1.3 Compression

Compression is a fundamental technique in computer science used to reduce the size of data. This is crucial for efficient storage and transmission of information. It involves representing data using fewer bits than the original representation, thereby saving space and bandwidth.

Why is Compression Necessary?

There are several key reasons why data compression is essential:

• Storage Efficiency: Smaller files require less storage space on hard drives, SSDs, and other storage media.
• Bandwidth Reduction: Compressing data before transmission over networks (like the internet) reduces the amount of data that needs to be sent, leading to faster transfer speeds and lower network costs.
• Faster Processing: Smaller data sizes can lead to faster processing times, especially when dealing with large datasets.
• Reduced Energy Consumption: Less data transmission translates to lower energy consumption for devices.

Types of Compression

Data compression can be broadly classified into two main types:

1. Lossless Compression: This method reduces file size without losing any information. The original data can be perfectly reconstructed from the compressed data.
2. Lossy Compression: This method achieves higher compression ratios by discarding some of the data. The reconstructed data is not identical to the original, but the loss is often imperceptible, especially for multimedia data.
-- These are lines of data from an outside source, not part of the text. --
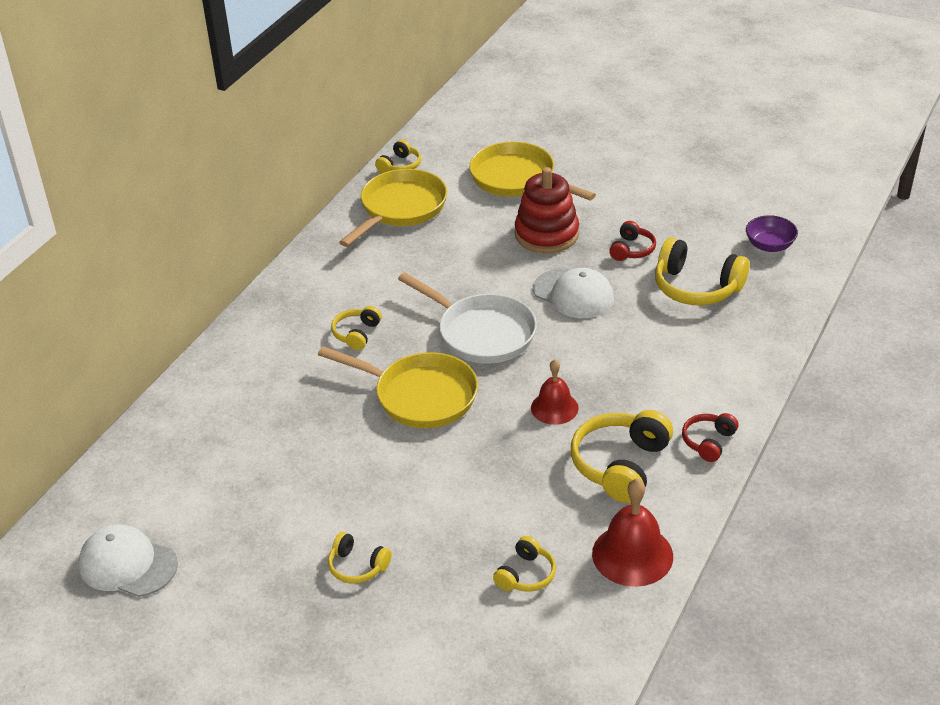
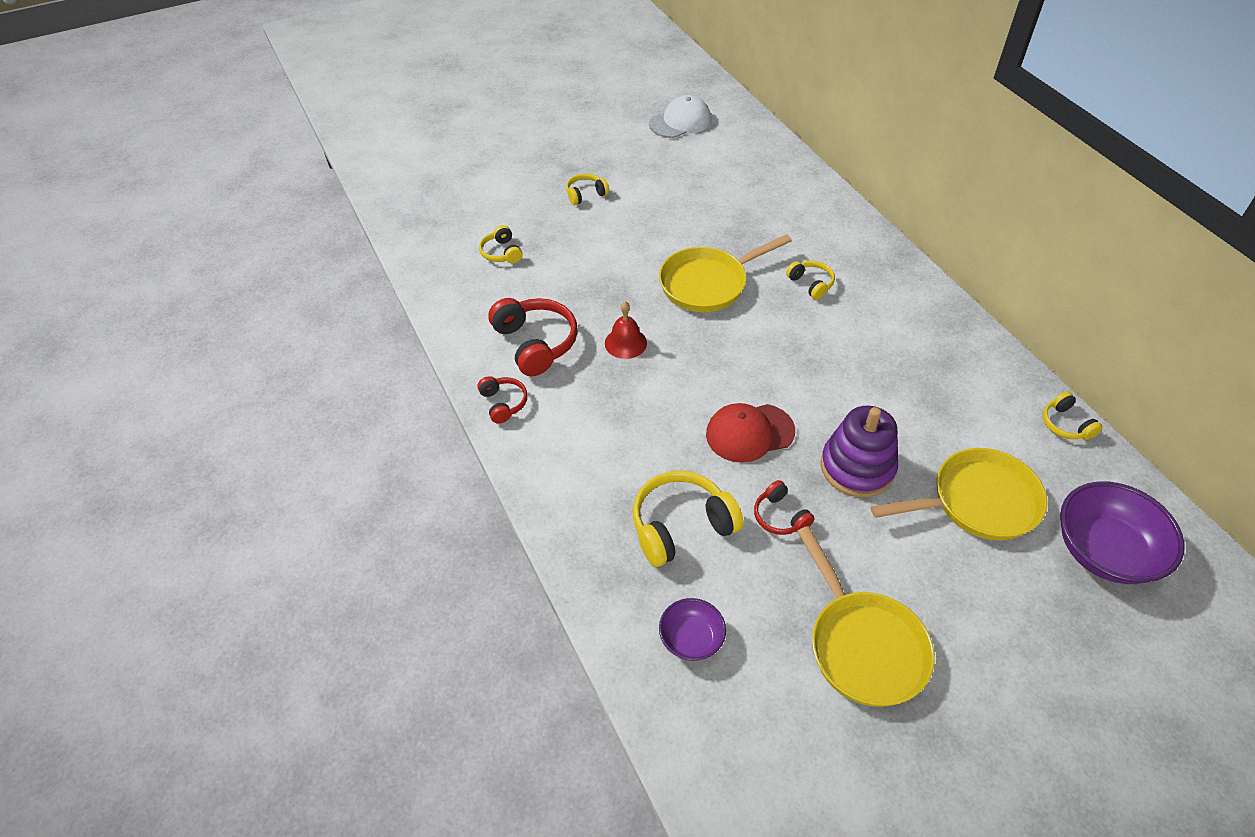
camera: 125 degrees right, 10 degrees up
yellow pan [339,169,447,247] -> yellow pan moved to [797,526,935,707]
white pan [398,272,537,364] -> none
red stacking toy [515,167,579,253] -> purple stacking toy [820,406,898,498]
white cap [533,268,614,318] -> red cap [706,403,795,463]
yellow headphones [571,410,673,503] -> red headphones [488,298,578,376]
red bell [592,478,673,587] -> none
none -> purple bowl [1060,481,1185,584]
Examples of Compression Techniques

Lossless Compression Techniques

These techniques are commonly used for text files, program code, and other data where accuracy is paramount.

Technique	Description	Example
Run-Length Encoding (RLE)	Replaces consecutive occurrences of the same character with a single instance of the character and the number of repetitions.	Images with large areas of the same color.
Huffman Coding	Assigns shorter codes to more frequent characters and longer codes to less frequent characters.	ZIP archives, image formats like PNG.
Lempel-Ziv (LZ77, LZ78)	Uses a dictionary to represent repeated sequences of data.	ZIP archives, GZIP.

Lossy Compression Techniques

These techniques are used for multimedia data (images, audio, video) where some data loss is acceptable in exchange for significant compression.

Technique	Description	Example
Discrete Cosine Transform (DCT)	Transforms data into frequency components, allowing for the discarding of high-frequency components (which are often less noticeable).	JPEG image format.
Wavelet Transform	Similar to DCT, but provides better performance for images with sharp edges.	JPEG 2000 image format.
MP3, AAC (Audio)	Removes audio frequencies that are masked by louder sounds.	MP3, AAC audio formats.
MPEG, H.264, H.265 (Video)	Exploits temporal redundancy (similarity between frames) and spatial redundancy (similarity within a frame) to reduce video data size.	MP4, AVI, MKV video formats.

Compression Ratio

The compression ratio is a measure of how much a file is reduced in size after compression. It is calculated as:

$$ \text{Compression Ratio} = \frac{\text{Original File Size}}{\text{Compressed File Size}} $$

A higher compression ratio indicates better compression.

Trade-offs

It's important to note that compression involves trade-offs. Lossless compression preserves data integrity but typically achieves lower compression ratios. Lossy compression achieves higher compression ratios but introduces data loss. The choice of compression technique depends on the specific application and the acceptable level of data loss.